Return every line of the data below that contains the string "POLÍTICA".

[Stored entries]
-=-=-=-=-

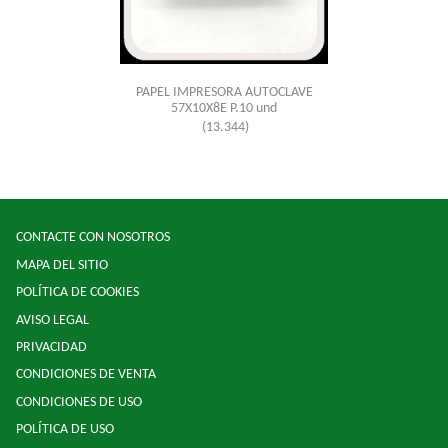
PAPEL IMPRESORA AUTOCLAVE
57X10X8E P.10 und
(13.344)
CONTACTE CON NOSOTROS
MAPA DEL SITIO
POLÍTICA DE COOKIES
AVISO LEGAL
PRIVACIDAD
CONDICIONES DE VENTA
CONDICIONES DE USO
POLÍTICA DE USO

-=-=-=-=-

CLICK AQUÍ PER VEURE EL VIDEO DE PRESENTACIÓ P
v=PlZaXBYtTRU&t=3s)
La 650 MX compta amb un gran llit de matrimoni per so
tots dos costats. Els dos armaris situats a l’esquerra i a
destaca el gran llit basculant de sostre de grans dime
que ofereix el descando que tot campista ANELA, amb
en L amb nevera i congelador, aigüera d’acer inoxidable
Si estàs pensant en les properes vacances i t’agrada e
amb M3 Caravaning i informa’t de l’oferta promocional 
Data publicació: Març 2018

-=-=-=-=-

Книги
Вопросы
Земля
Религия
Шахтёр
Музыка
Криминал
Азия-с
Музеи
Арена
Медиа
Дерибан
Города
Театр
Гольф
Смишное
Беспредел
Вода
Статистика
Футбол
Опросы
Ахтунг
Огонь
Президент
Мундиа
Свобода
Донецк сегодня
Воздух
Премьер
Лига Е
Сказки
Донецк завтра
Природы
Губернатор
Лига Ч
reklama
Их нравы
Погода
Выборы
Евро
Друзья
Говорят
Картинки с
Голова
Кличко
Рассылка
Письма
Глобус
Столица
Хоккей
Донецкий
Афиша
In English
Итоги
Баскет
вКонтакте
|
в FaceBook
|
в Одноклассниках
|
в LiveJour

-=-=-=-=-

## [SOLUTION]
POLÍTICA DE COOKIES
POLÍTICA DE USO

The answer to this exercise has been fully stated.